Inter CEO Beppe Marotta feels that foreign investment in Italian football will be hugely important for long-term financial sustainability.

Speaking at the book launch for journalist Marco Bellinazzo’s new book “The New Wars of Football,” as reported by FCInter1908, the Nerazzurri CEO also gave his thoughts on the failed Super League project.

The financial issues that Italian football as a whole is dealing with is no secret.

Inter’s financial problems since the beginning of the pandemic have been widely reported, whilst other big historical clubs such as Juventus, AC Milan, and Roma have had issues of their own.

A number of solutions have been pursued to mitigate or altogether fix these issues.

However, at the moment the problems very much persist.

Marotta stressed more investment as something that football clubs in Italy will need to survive, whilst he also feels that the Super League problem was a desperate attempt by the clubs to bring in a new model whose revenue can keep up with their spending.

The CEO said of the Super League that “The Super League got off to an embryonic start, with several Premier League teams who then walked out immediately.”

“It was nothing more than a cry for help,” he continued, “today there are three clubs still left.”

Marotta argued that the Super League was about “The search for sustainability, above all.”

“But also competitiveness,” he continued, “in a European context where models other than the Premier League are struggling, with the exception of the German one which has very particular rules regarding ownership – there there is a very strong bond between clubs and fans.”

“Meanwhile Italy, Spain, and France are struggling greatly.”

“But everything revolves around the quality of the spectacle,” Marotta explained, “if it’s poor, you don’t go to see it, that holds true in football as in movies or theatre.”

“You pay the ticket if there’s an emotional involvement,” he reflected, “faith in the team is a dogma, the real fan follows you even if you wind up in Serie A, but most fans are second-tier ones, in other ones those who are looking for spectacle.”
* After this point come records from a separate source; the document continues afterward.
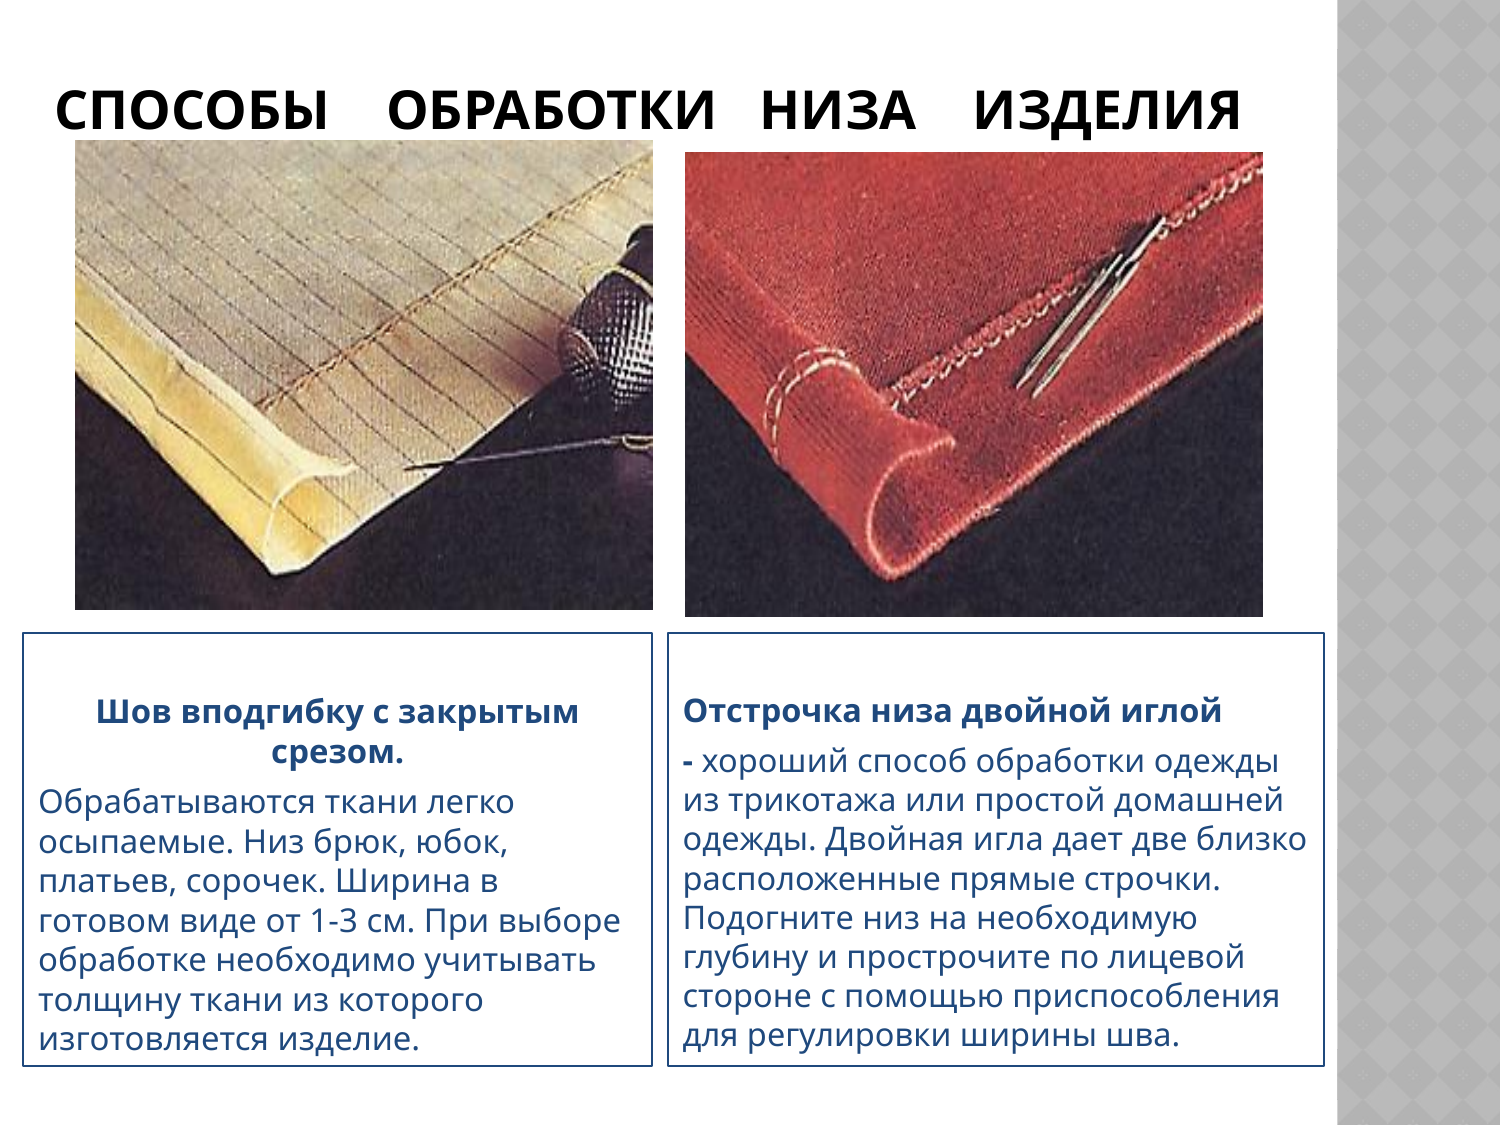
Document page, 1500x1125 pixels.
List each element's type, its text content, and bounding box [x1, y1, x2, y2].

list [684, 151, 1264, 617]
list Шов вподгибку с закрытым срезом. Обрабатываются ткани легко осыпаемые. Низ брюк, юбок, платьев, сорочек. Ширина в готовом виде от 1-3 см. При выборе обработке необходимо учитывать толщину ткани из которого изготовляется изделие. [22, 632, 653, 1067]
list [74, 140, 654, 610]
title Cпособы обработки низа изделия [46, 52, 1325, 141]
list Отстрочка низа двойной иглой - хороший способ обработки одежды из трикотажа или простой домашней одежды. Двойная игла дает две близко расположенные прямые строчки. Подогните низ на необходимую глубину и прострочите по лицевой стороне с помощью приспособления для регулировки ширины шва. [667, 632, 1325, 1067]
“We have to find an organizational model which also includes foreign investment, which is necessary.”

“If big funds come in to buy the clubs, it’s because they have the cash, which we don’t have today,” Marotta continued.

He continued that “We have remember what a football club is.”

“It’s a private company in the public interest.”

“No customers put pressure on the factories that make water bottles or cookies, in football we’re subject to trials every weekend.”

“And this leads to two things,” Marotta continued, “over the years, in the 1980s and 1990s, many clubs’ ownership fell into disarray, because they were unable to hold up under pressure from the fans, and sold a large part of their assets to keep up.”

“Today, if we were to take a hundred fans and ask them whether they want a club who are well-run and finish fifth or sixth in the table, or a team who win but have major budget problems, ninety out of a hundred would answer the latter,” he noted.